=== Text for analysis ===

DeepMind has been able to handle problems that necessitate a massive quantity of data analysis. But these researchers used the AI to discover a surprising connection between algebraic and geometric invariant knots, establishing a completely new theorem in the field.

“I was very struck at just how useful the machine-learning tools could be as a guide for intuition,” Marc Lackenby at the University of Oxford, one of the mathematicians who took part in the study published, told the journal Nature, adding, “I was not expecting to have some of my preconceptions turned on their head.”

The researchers said they were surprised to see how machine learning helped them develop new connections between different areas of mathematics. Professor Geordie Williamson and his colleagues at the University of Sydney used the connections to bring them closer to proving a conjecture that has been unsolved for 40 years. Whether the conjecture will prove true is still an open question. But, he added, “I was just blown away by how powerful this stuff is.”

Once the algorithm zeroed in on a pattern, it was able to guess very precisely. “How quickly the models were getting accuracy — that for me was just shocking,” Williamson said. “I think I spent basically a year in the darkness just feeling the computers knew something that I didn't.”

About the potential breakthrough, DeepMind said in a blogpost that the use of learning techniques and AI systems holds great promise for identifying and discovering patterns in mathematics.

=== Exercise data ===

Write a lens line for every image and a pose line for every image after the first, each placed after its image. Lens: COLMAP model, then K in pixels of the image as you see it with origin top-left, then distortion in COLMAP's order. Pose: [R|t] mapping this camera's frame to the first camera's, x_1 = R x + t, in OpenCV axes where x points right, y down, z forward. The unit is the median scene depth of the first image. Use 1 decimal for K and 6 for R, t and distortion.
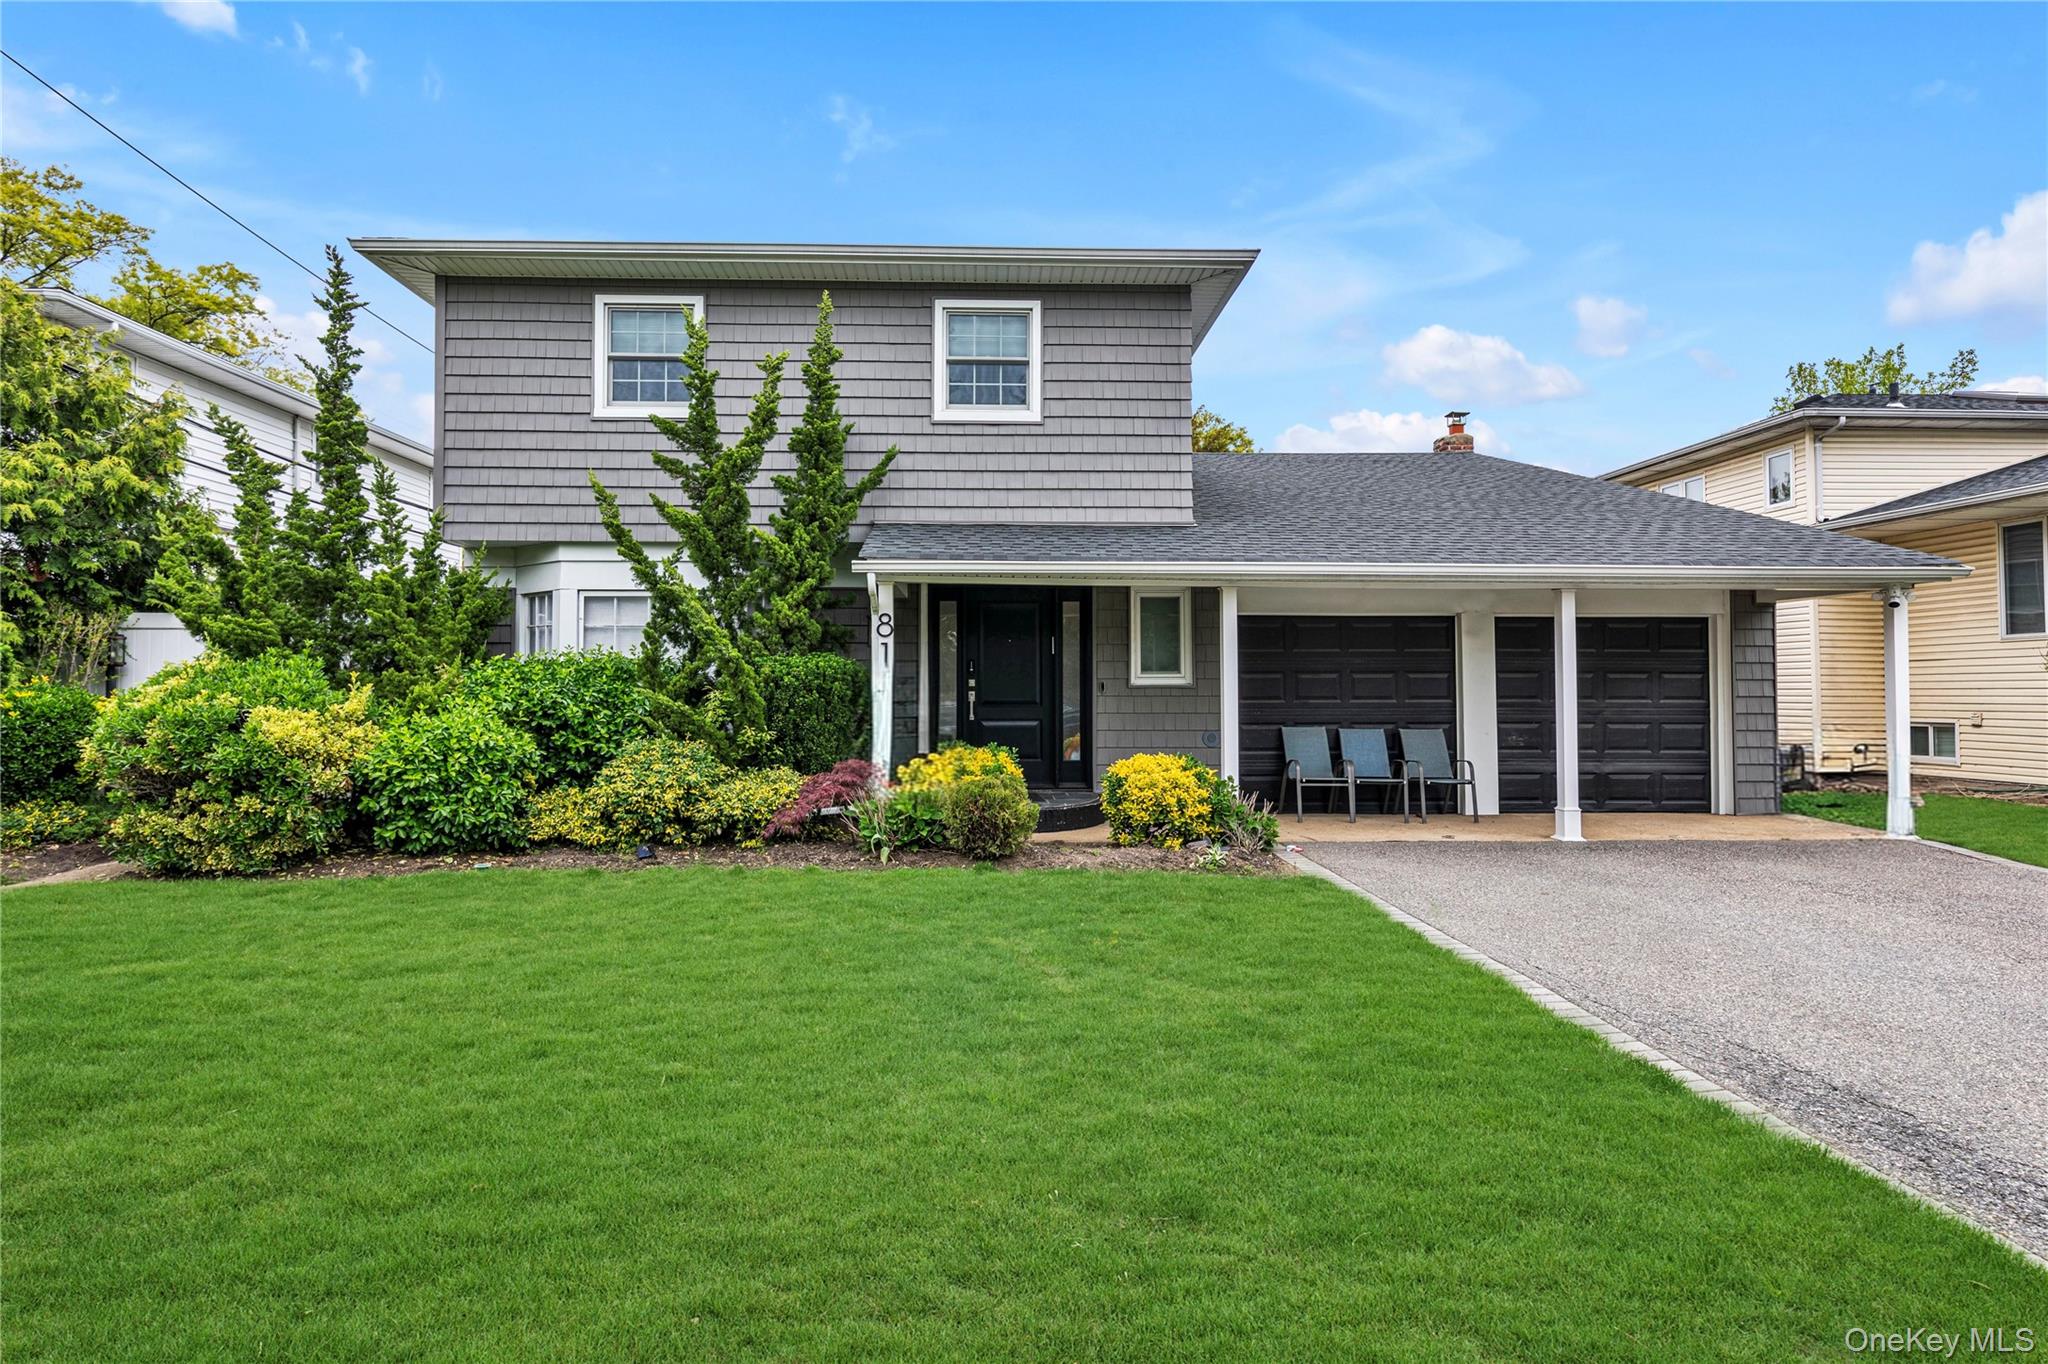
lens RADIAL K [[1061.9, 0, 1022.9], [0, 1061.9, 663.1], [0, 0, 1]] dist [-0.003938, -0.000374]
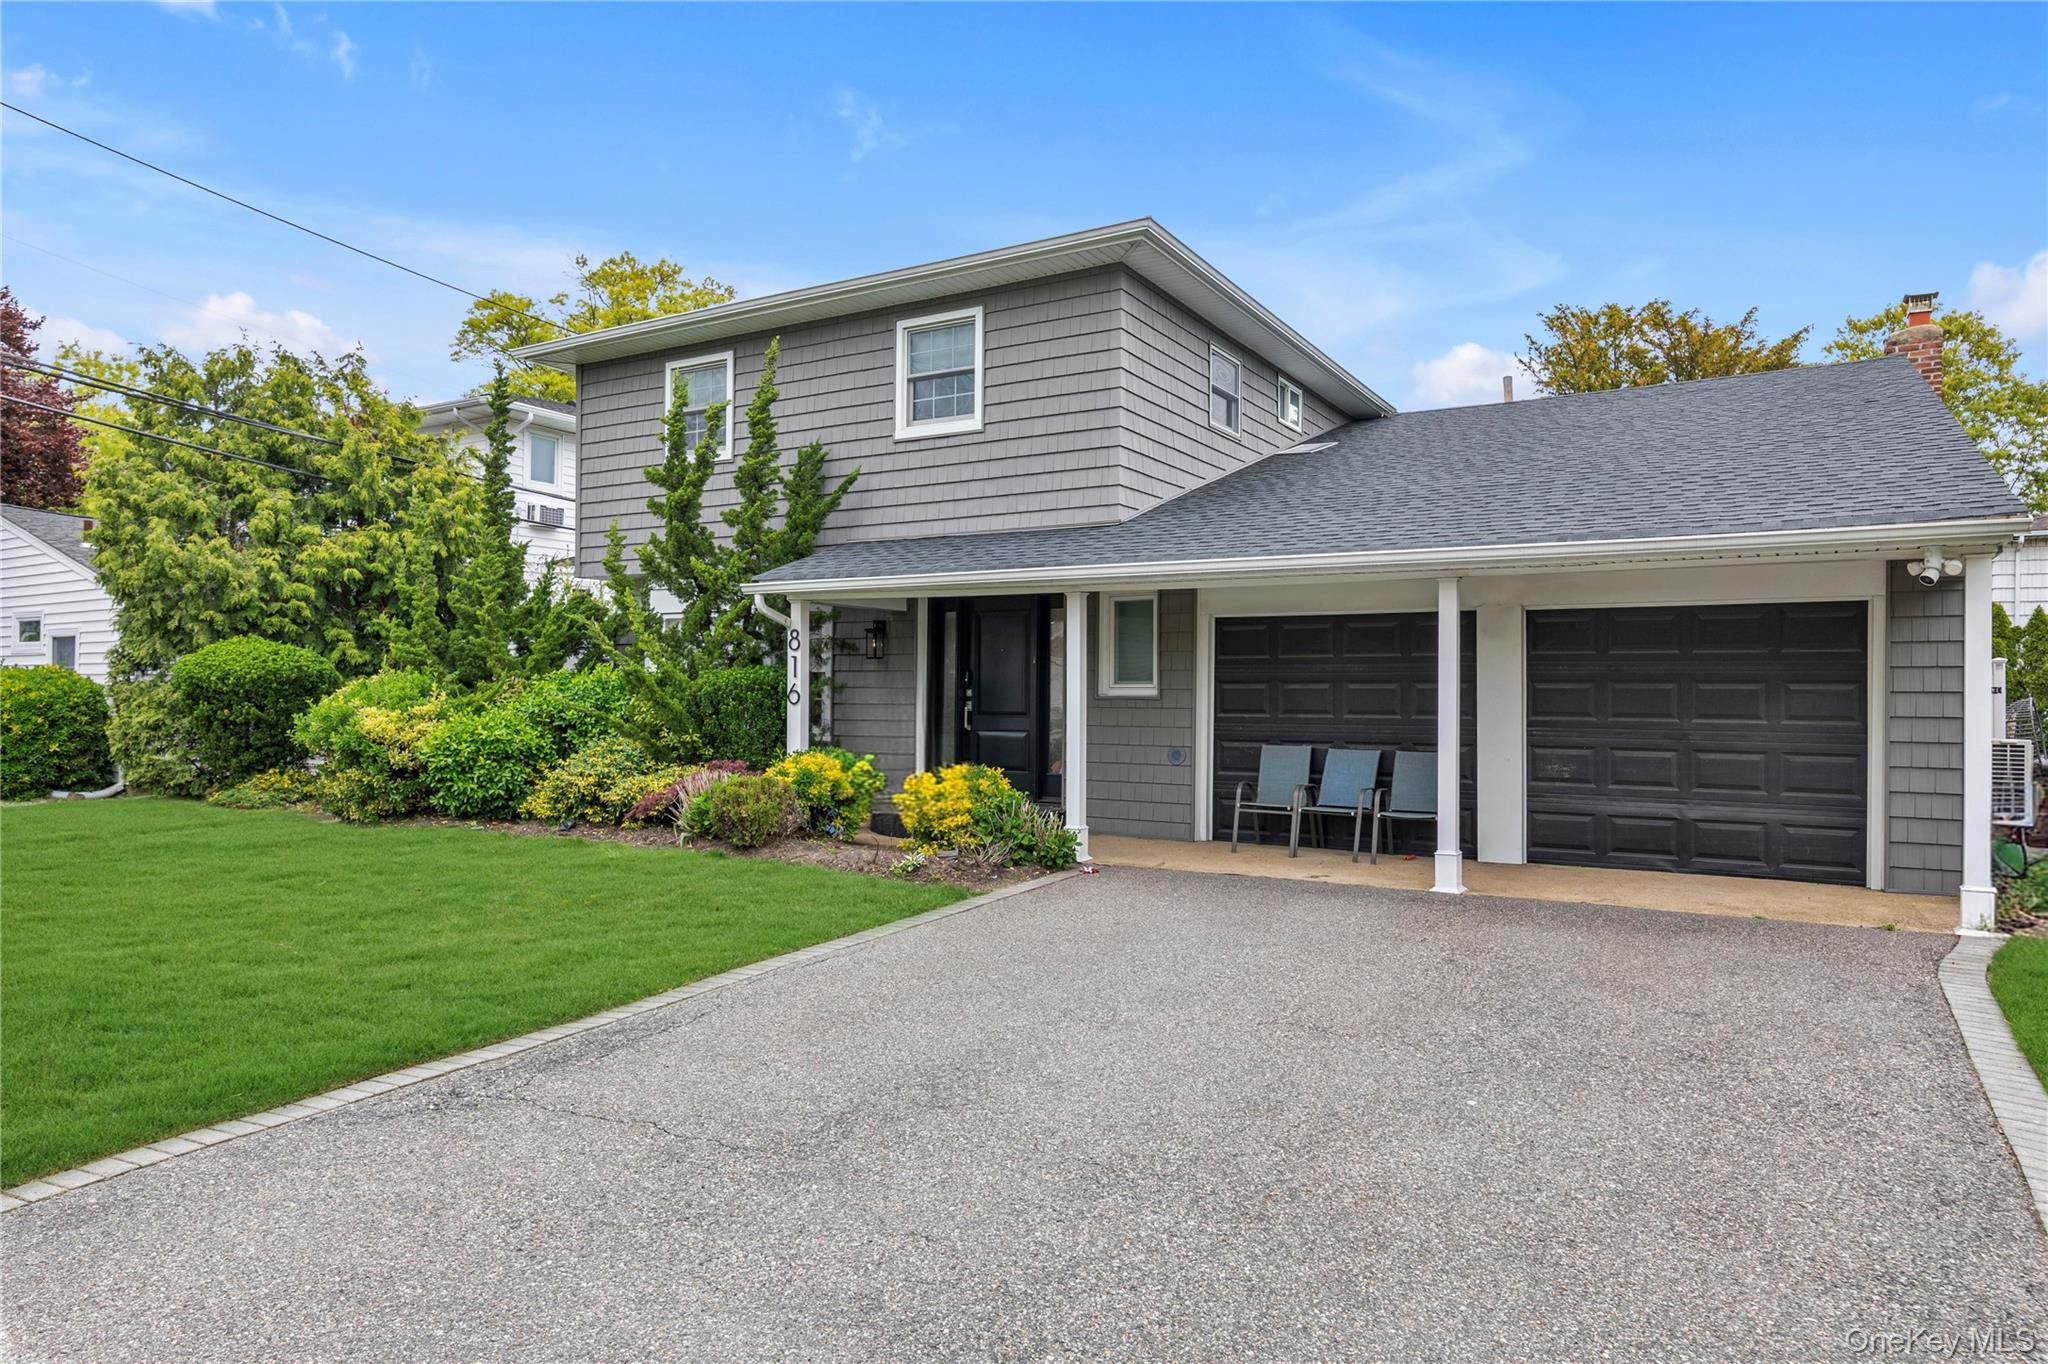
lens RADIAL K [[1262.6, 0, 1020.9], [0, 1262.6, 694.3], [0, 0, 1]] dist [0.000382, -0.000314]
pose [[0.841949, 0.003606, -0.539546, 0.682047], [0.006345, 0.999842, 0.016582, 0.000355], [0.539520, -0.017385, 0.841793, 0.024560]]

===
=== Exercise data ===

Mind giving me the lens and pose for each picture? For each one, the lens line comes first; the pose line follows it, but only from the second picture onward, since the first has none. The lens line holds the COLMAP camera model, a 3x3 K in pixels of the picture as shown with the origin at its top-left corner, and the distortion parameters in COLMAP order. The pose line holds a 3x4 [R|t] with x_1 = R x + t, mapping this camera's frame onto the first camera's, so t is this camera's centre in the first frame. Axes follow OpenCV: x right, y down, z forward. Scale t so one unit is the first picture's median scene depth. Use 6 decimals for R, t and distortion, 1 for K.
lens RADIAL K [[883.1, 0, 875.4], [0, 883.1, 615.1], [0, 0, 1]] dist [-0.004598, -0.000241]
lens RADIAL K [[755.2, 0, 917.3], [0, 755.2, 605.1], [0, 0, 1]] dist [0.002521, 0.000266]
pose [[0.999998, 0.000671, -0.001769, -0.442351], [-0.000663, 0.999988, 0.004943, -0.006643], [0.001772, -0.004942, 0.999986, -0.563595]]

===

- **Exercise tasks**:
- A) In the text about DeepMind, how long has the conjecture that Geordie Williamson and his colleagues moved closer to proving gone unsolved?
- B) Write out part of the text about DeepMind word for word, starting at the words "About the potential" and ending after "patterns in mathematics.".

- **Answer section**:
- A) 40 years.

- B)
About the potential breakthrough, DeepMind said in a blogpost that the use of learning techniques and AI systems holds great promise for identifying and discovering patterns in mathematics.